Nous ne pouvons pas continuer de penser notre libération par le prisme d’idéologies coloniales.

Les personnes handicapées non-Noires sont priées de lancer des discussions au sein de leurs communautés pour répondre aux problématiques de racisme contre les Noires et de validisme. De plus, il est nécessaire qu’elles engagent des conversations avec des personnes Noires handicapées si elles comptent se faire appeler “alliées” ou être réellement solidaires avec les personnes Noires handicapées (quand celles-ci donnent leur consentement, bien sûr).

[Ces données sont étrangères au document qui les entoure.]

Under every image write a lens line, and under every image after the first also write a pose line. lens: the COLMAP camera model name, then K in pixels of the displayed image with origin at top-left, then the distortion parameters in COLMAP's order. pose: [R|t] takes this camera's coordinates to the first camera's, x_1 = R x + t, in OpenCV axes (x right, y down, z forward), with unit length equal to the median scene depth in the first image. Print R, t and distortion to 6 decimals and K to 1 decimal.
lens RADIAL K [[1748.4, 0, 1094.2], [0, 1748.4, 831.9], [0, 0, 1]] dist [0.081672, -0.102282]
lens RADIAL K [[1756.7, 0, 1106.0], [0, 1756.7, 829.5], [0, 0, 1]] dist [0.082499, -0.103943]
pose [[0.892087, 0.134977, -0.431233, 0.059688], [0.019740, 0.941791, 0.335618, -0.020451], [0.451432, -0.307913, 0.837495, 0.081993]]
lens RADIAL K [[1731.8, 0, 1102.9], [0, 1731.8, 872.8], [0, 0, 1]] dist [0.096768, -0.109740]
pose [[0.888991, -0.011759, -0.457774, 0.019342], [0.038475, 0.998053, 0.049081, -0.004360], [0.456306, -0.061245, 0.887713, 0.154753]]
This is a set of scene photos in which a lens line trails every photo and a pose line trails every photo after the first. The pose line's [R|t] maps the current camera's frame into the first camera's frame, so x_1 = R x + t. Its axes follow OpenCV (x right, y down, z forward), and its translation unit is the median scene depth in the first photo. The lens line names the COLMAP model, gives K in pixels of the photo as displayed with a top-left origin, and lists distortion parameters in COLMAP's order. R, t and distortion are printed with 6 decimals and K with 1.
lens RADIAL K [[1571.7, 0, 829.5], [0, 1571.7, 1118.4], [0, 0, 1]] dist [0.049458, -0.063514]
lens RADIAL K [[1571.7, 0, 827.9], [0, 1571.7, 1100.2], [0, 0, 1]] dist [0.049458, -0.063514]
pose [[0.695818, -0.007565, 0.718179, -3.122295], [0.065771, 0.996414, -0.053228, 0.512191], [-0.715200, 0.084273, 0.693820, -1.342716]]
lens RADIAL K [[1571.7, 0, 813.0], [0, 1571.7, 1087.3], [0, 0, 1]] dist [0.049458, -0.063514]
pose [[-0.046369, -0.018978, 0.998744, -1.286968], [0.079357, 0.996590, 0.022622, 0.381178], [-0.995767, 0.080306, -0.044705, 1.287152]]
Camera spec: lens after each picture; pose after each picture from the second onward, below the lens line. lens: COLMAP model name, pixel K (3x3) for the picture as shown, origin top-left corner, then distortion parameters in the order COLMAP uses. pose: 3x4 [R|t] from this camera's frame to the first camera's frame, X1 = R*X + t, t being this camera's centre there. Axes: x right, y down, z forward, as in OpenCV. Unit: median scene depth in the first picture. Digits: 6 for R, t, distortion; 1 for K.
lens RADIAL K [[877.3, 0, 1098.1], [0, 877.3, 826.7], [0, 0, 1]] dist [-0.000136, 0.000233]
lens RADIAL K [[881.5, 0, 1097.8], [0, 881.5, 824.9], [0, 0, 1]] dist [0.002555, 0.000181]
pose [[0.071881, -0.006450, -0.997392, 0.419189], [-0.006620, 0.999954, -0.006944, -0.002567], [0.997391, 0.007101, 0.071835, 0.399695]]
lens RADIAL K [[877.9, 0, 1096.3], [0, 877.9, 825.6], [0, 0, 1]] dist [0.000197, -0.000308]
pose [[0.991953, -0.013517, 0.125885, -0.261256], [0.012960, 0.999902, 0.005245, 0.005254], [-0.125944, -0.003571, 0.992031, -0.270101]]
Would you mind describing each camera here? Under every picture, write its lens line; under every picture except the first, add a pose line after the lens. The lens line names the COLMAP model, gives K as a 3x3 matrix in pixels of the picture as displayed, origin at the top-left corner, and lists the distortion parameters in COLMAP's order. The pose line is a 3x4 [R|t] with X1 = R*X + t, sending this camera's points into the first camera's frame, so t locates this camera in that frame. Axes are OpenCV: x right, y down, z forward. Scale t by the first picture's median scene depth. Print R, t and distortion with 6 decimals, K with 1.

Nous savons que le langage colonial ne décrira jamais précisément ce que nous ressentons, comment nous pensons et ce à quoi nous devons faire face dans un monde anti-Noir. Ce texte est une première étape pour commencer et continuer des conversations qui interrogent et analysent profondément le fait d’être Noire et handicapée, inspiré par le texte de Therí A. Pickens : “Black Madness::Mad Blackness”.

 

References

References
1 Terme inventé par Kassiane Asasumasu, provenant de “neurotypique” [voir Judy Singer, 1990] également défini par Merriam Webster comme “non affecté par un trouble du développement et en particulier les troubles du spectre de l’autisme : montrant les caractéristiques d’un développement neurologique typique”.
2 La blanchité n’est pas au centre de nos expériences [Noires]. Nous ne divergeons d’aucune “norme” ou “standard” des corps ou esprits in/valides blancs. Le fait d’être Noire et handicapée est réfléchi dans ces discussions comme un supplément ou une inclusion. Ceci n’est pas un terme de DEI (Diversité, Égalité et Inclusion) pour les études sur le handicap ou du lexique de la justice pour les personnes handicapées, mais un rejet de l’Altérisation.
3 Justice pour les personnes handicapées.
4 Littéralement : “corps-esprit”. Bodyminds Reimagined: (Dis)ability, Race, and Gender in Black Women’s Speculative Fiction by Sami Schalk, (pg. 6)”le terme bodymind aide à souligner la relation entre des expériences non-physiques d’oppression – le stress psychique – et le bien-être général”. Le bodymind est une approche cherchant à comprendre les relations entre le corps et l’esprit, en les considérant comme une seule unité intégrée (Wikipedia)
5 Formulé par Kassiane Asasumasu (voir note 1)
6 C’est ce que j’aimerais vraiment entendre et ce avec quoi j’ai du mal (dans une certaine mesure, je ne crois pas personnellement à l’électoralisme), continuer à se rassembler pour créer des communautés avec des personnes noires handicapées en dehors des groupes pour les “droits” des personnes handicapées. Bien en dehors de ceux-ci, voire hors de l’État. Explicitement abolitionniste. Je vous garantis qu’un certain nombre de personnes qui s’identifient comme abolitionnistes (de l’État, interprétation de la traductrice), mettraient des bâtons dans les roues des efforts autonomistes noirs 8 fois sur 10. Les alliées et camarades non-Noires en particulier doivent intégrer et analyser ce fait.